International Space Agencies – Missions and Discoveries

Arecibo Radio Telescope

Note4Students

From UPSC perspective, the following things are important :

Prelims level : Arecibo Radio Telescope

Mains level : Not Much

A massive radio telescope at Puerto Rico’s Arecibo Observatory — one of the world’s largest — collapsed on after sustaining severe damage, following 57 years of astronomical discoveries.

Try this PYQ:

Which of the following is/are cited by the scientists as evidence/evidence for the continued expansion of the universe?

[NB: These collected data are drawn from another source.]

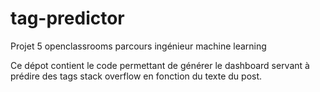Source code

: # tag-predictor
Projet 5 openclassrooms parcours ingénieur machine learning

Ce dépot contient le code permettant de générer le dashboard servant à prédire des tags stack overflow en fonction du texte du post.
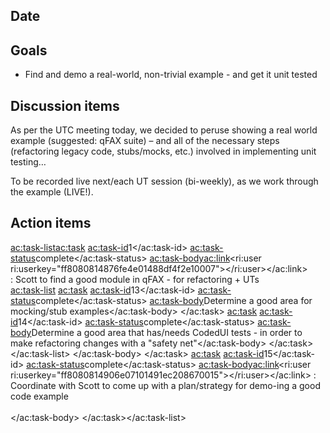 
## Date

<time datetime="2015-03-11"></time>

## Goals

- Find and demo a real-world, non-trivial example - and get it unit tested


## Discussion items

As per the UTC meeting today, we decided to peruse showing a real world example (suggested: qFAX suite) – and all of the necessary steps (refactoring legacy code, stubs/mocks, etc.) involved in implementing unit testing…



To be recorded live next/each UT session (bi-weekly), as we work through the example (LIVE!).

## Action items
<ac:task-list><ac:task>
<ac:task-id>1</ac:task-id>
<ac:task-status>complete</ac:task-status>
<ac:task-body><ac:link><ri:user ri:userkey="ff8080814876fe4e01488df4f2e10007"></ri:user></ac:link> :&nbsp;Scott to find a good module in qFAX - for refactoring + UTs<br><ac:task-list>
<ac:task>
<ac:task-id>13</ac:task-id>
<ac:task-status>complete</ac:task-status>
<ac:task-body>Determine a good area for mocking/stub examples</ac:task-body>
</ac:task>
<ac:task>
<ac:task-id>14</ac:task-id>
<ac:task-status>complete</ac:task-status>
<ac:task-body>Determine a good area that has/needs CodedUI tests - in order to make refactoring changes with a &quot;safety net&quot;</ac:task-body>
</ac:task>
</ac:task-list>
</ac:task-body>
</ac:task>
<ac:task>
<ac:task-id>15</ac:task-id>
<ac:task-status>complete</ac:task-status>
<ac:task-body><ac:link><ri:user ri:userkey="ff8080814906e07101491ec208670015"></ri:user></ac:link> : Coordinate with Scott to come up with a plan/strategy for demo-ing a good code example<br><br></ac:task-body>
</ac:task></ac:task-list>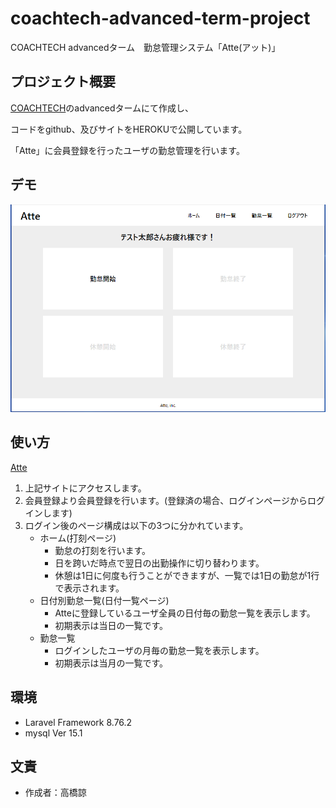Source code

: # coachtech-advanced-term-project
COACHTECH advancedターム　勤怠管理システム「Atte(アット)」

## プロジェクト概要
[COACHTECH](https://coachtech.site/)のadvancedタームにて作成し、

コードをgithub、及びサイトをHEROKUで公開しています。

「Atte」に会員登録を行ったユーザの勤怠管理を行います。

## デモ
![デモ](./image.png)

## 使い方
[Atte](http://dry-meadow-82347.herokuapp.com/)

1. 上記サイトにアクセスします。
2. 会員登録より会員登録を行います。(登録済の場合、ログインページからログインします)
3. ログイン後のページ構成は以下の3つに分かれています。
    * ホーム(打刻ページ)
        * 勤怠の打刻を行います。
        * 日を跨いだ時点で翌日の出勤操作に切り替わります。
        * 休憩は1日に何度も行うことができますが、一覧では1日の勤怠が1行で表示されます。 
    * 日付別勤怠一覧(日付一覧ページ)
        * Atteに登録しているユーザ全員の日付毎の勤怠一覧を表示します。
        * 初期表示は当日の一覧です。
    * 勤怠一覧
        * ログインしたユーザの月毎の勤怠一覧を表示します。
        * 初期表示は当月の一覧です。

## 環境
* Laravel Framework 8.76.2
* mysql  Ver 15.1

## 文責
* 作成者：高橋諒
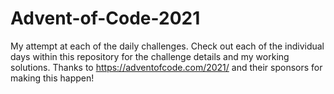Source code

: # Advent-of-Code-2021
My attempt at each of the daily challenges.  Check out each of the individual days within this repository for the challenge details and my working solutions.  Thanks to https://adventofcode.com/2021/ and their sponsors for making this happen!
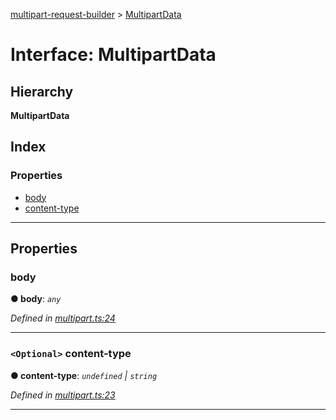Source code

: [multipart-request-builder](../README.md) > [MultipartData](../interfaces/multipartdata.md)

# Interface: MultipartData

## Hierarchy

**MultipartData**

## Index

### Properties

* [body](multipartdata.md#body)
* [content-type](multipartdata.md#content_type)

---

## Properties

<a id="body"></a>

###  body

**● body**: *`any`*

*Defined in [multipart.ts:24](https://github.axa.com/Digital/bauta-nodejs/blob/a176f52/packages/multipart-request-builder/src/multipart.ts#L24)*

___
<a id="content_type"></a>

### `<Optional>` content-type

**● content-type**: *`undefined` \| `string`*

*Defined in [multipart.ts:23](https://github.axa.com/Digital/bauta-nodejs/blob/a176f52/packages/multipart-request-builder/src/multipart.ts#L23)*

___

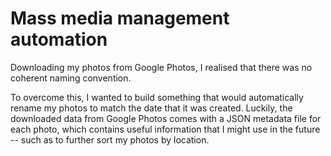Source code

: # Mass media management automation

Downloading my photos from Google Photos, I realised that there was no coherent naming convention.

To overcome this, I wanted to build something that would automatically rename my photos to match the date that it was created. Luckily, the downloaded data from Google Photos comes with a JSON metadata file for each photo, which contains useful information that I might use in the future -- such as to further sort my photos by location.
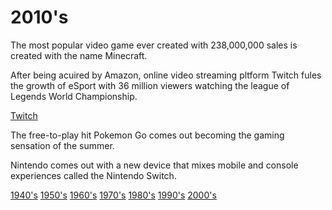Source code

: # 2010's

The most popular video game ever created with 238,000,000 sales is created with the name Minecraft.

After being acuired by Amazon, online video streaming pltform Twitch fules the growth of eSport with 36 million viewers watching the league of Legends World Championship.

[Twitch](https://www.twitch.tv/)

The free-to-play hit Pokemon Go comes out becoming the gaming sensation of the summer.

Nintendo comes out with a new device that mixes mobile and console experiences called the Nintendo Switch.

[1940's](1940.md)
[1950's](1950.md)
[1960's](1960.md)
[1970's](1970.md)
[1980's](1980.md)
[1990's](1990.md)
[2000's](2000.md)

  1. Detection of microwaves in space
  2. Observation of redshirt phenomenon in space
  3. Movement of asteroids in space
  4. Occurrence of supernova explosions in space

Codes:

(a) 1 and 2 only

(b) 2 only

(c) 1, 3 and 4

(d) None of the above can be cited as evidence.

Arecibo Telescope

  • The Arecibo Observatory, also known as the National Astronomy and Ionosphere Center (NAIC), was an observatory in Arecibo, Puerto Rico owned by the US National Science Foundation (NSF).
  • It was the world’s largest single-aperture telescope for 53 years, surpassed in July 2016 by the Five-hundred-meter Aperture Spherical Telescope (FAST) in China.
  • The second-largest single-dish radio telescope in the world, it had withstood many hurricanes and earthquakes since it was first built in 1963.

Its contributions

  • Being the most powerful radar, scientists employed Arecibo to observe planets, asteroids and the ionosphere.
  • It made several discoveries over the decades, including finding prebiotic molecules in distant galaxies, the first exoplanets, and the first millisecond pulsar.
  • In 1967, Arecibo was able to discover that the planet Mercury rotates in 59 days and not 88 days as had been originally thought.
  • In the following decades, it also served as a hub in the search for extraterrestrial life, and would look for radio signals from alien civilizations.
  • In 1993, scientists Russell Hulse and Joseph Taylor were awarded the Nobel Prize in Physics for their work on the observatory in monitoring a binary pulsar.
  • It provided a strict test of Einstein’s Theory of General Relativity and the first evidence for the existence of gravitational waves.